:: Extract provided ::
Purpose of the Study:

  • To investigate the role of the thymus, brain, and testes-associated gene (Tbata) in regulating thymus size and stromal cell proliferation.
  • To elucidate the molecular mechanism by which Tbata influences thymic epithelial cell (TEC) proliferation and Nedd8 pathway activity.

Main Methods:

  • Expression analysis of Tbata in thymic stromal cells.
  • Investigating the interaction between Tbata and Uba3.
  • Assessing the impact of Tbata deficiency on TEC proliferation and thymus size in aged mice.
  • Evaluating thymic reconstitution rates after bone marrow transplantation in Tbata-deficient mice.

Main Results:

  • Tbata is expressed in thymic stromal cells and interacts with Uba3, inhibiting the Nedd8 pathway and cell proliferation.

:: Source material ::
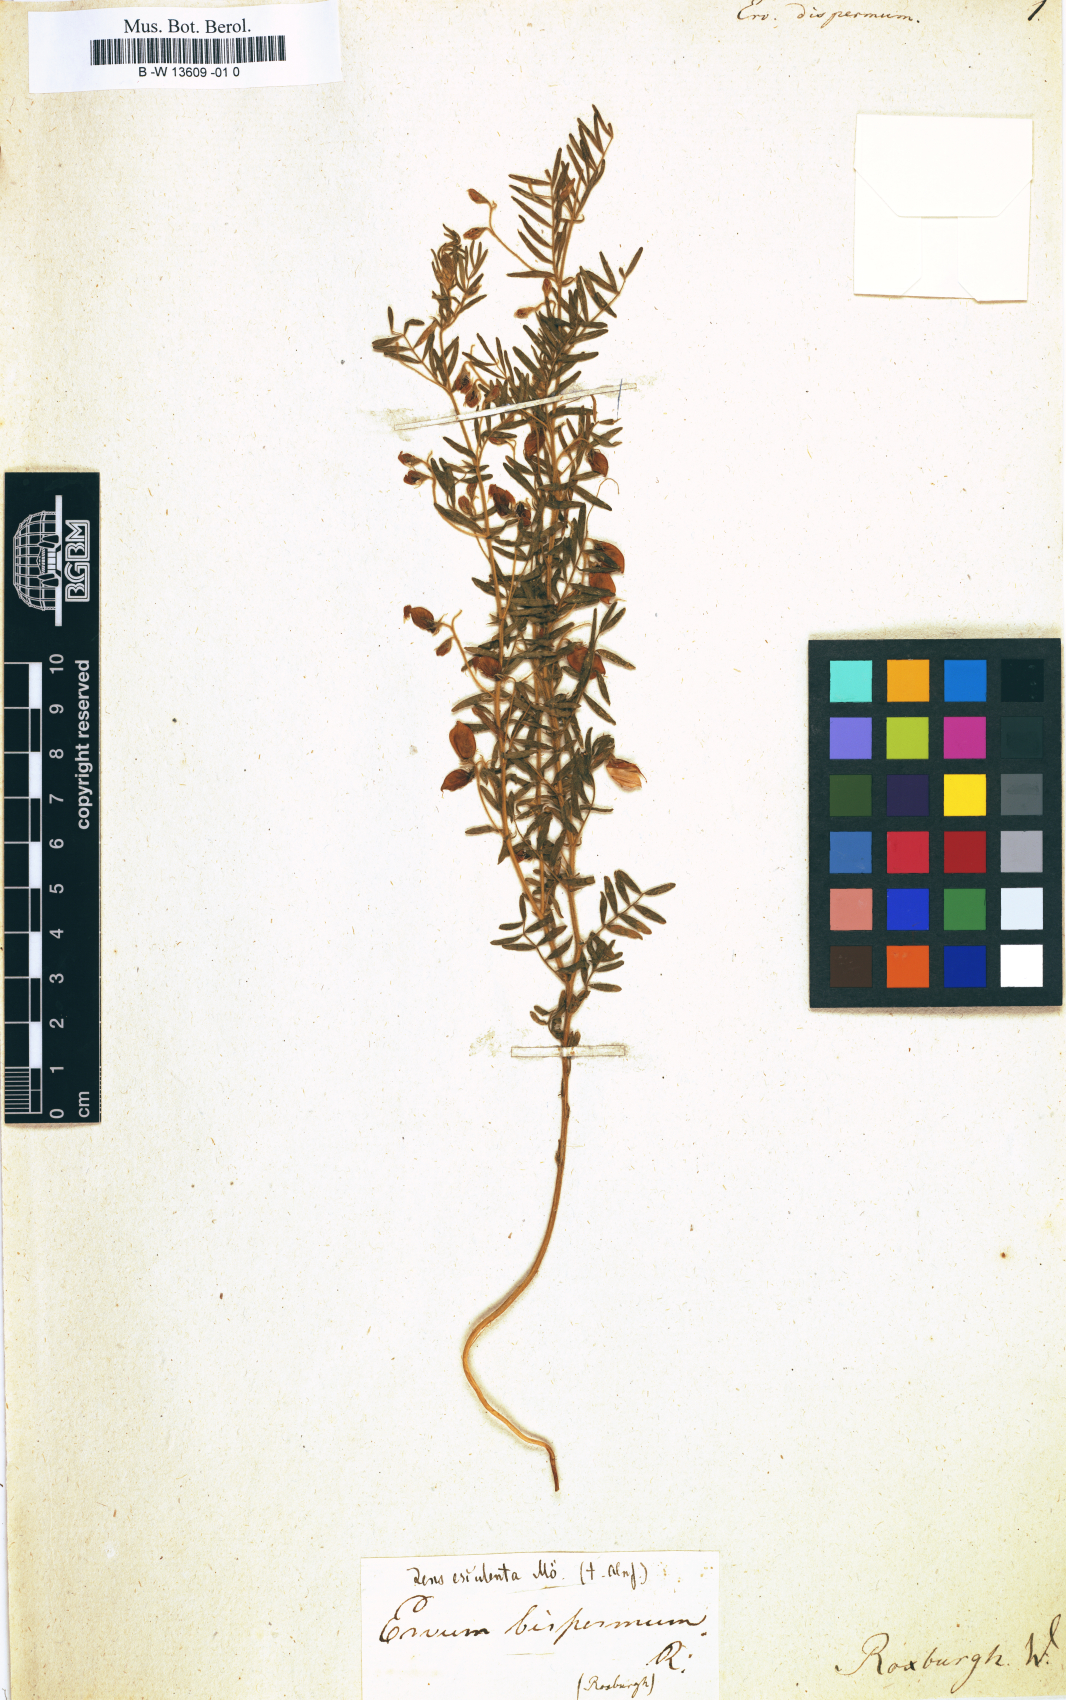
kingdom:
--
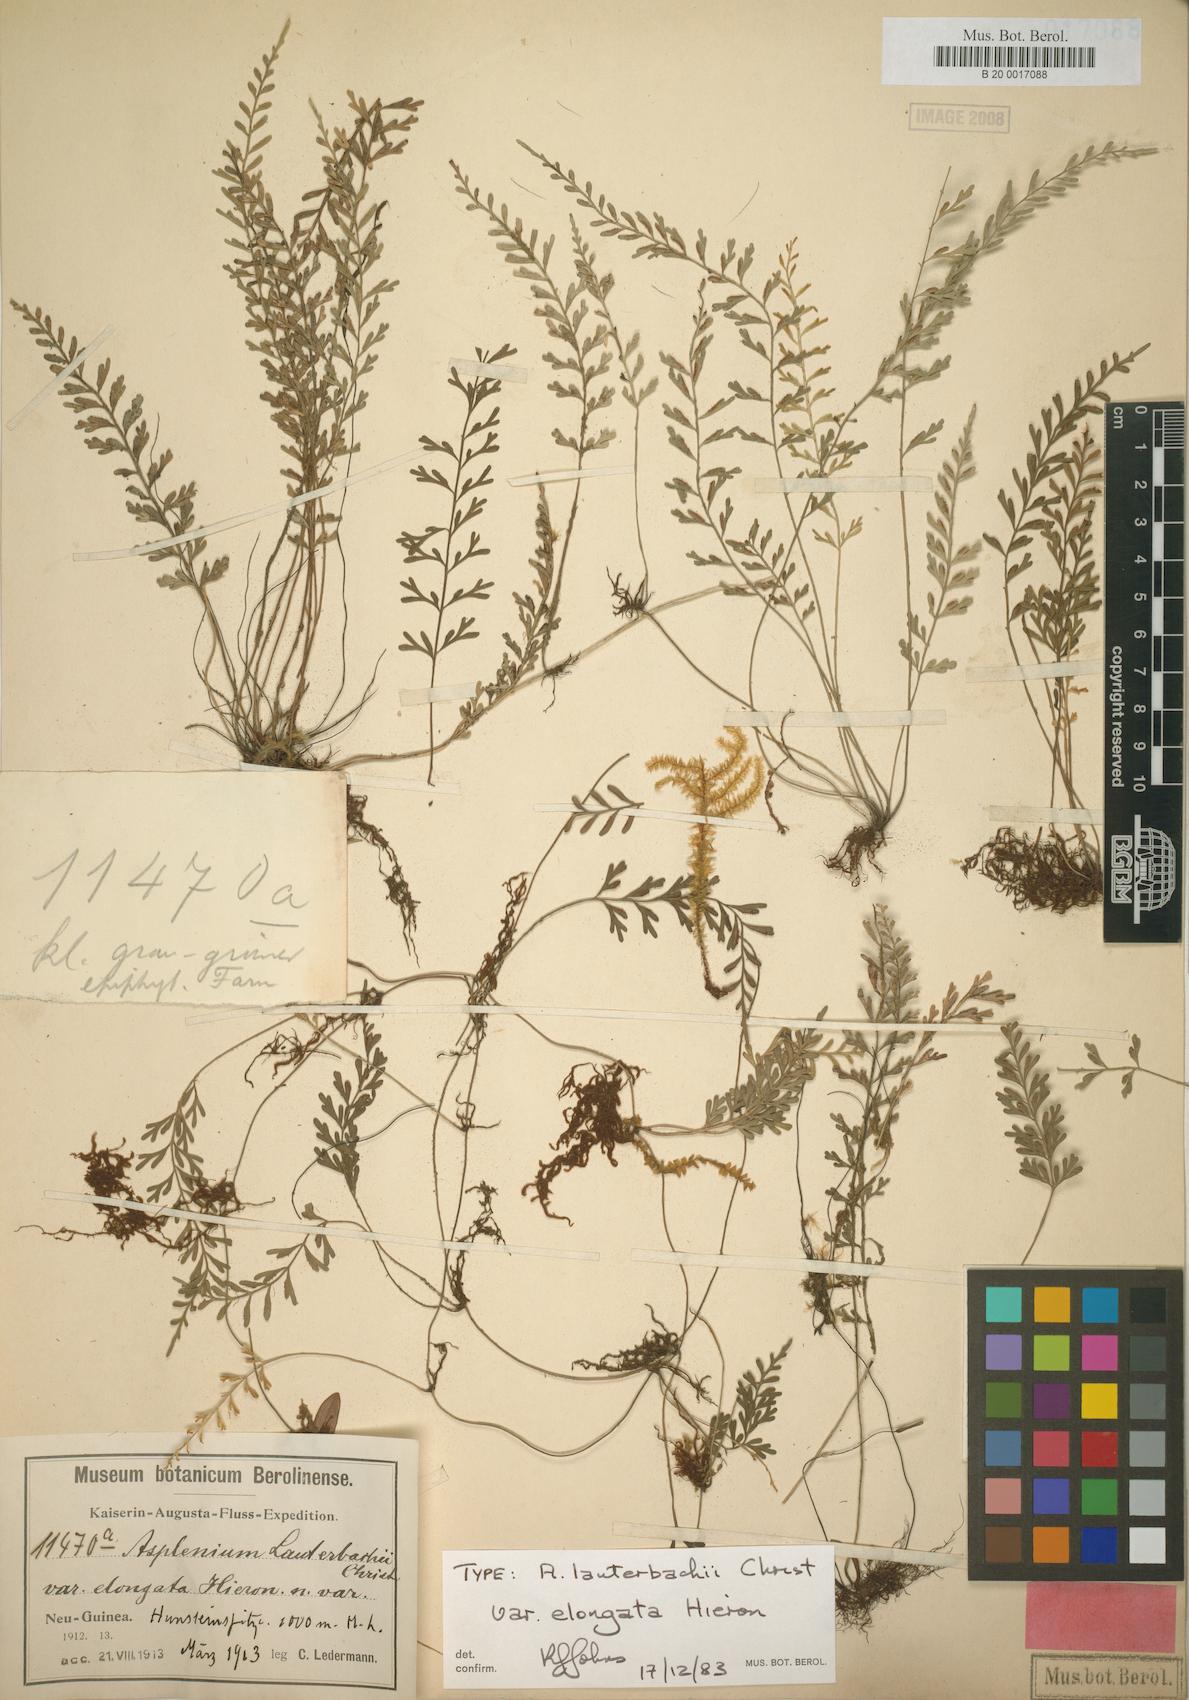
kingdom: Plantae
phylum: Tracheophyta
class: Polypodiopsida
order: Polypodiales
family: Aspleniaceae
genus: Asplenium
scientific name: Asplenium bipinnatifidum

:: Instructions ::
[1] List every method that the Tbata study summary gives under "Main Methods:".
[2] Extend the Tbata study summary, picking up after its last line.

:: Answers to each task ::
[1]
Expression analysis of Tbata in thymic stromal cells.
Investigating the interaction between Tbata and Uba3.
Assessing the impact of Tbata deficiency on TEC proliferation and thymus size in aged mice.
Evaluating thymic reconstitution rates after bone marrow transplantation in Tbata-deficient mice.

[2]
  • Aged Tbata-deficient mice exhibit larger thymi with increased TEC proliferation compared to wild-type controls.
  • Thymic reconstitution post-bone marrow transplantation is accelerated in mice lacking Tbata.

Conclusions:

  • Tbata acts as a negative regulator of stromal cell proliferation within the thymus.
  • Modulation of the Nedd8 pathway by Tbata is a key mechanism controlling thymus size and function.
  • Targeting Tbata may offer therapeutic potential for enhancing immune system recovery.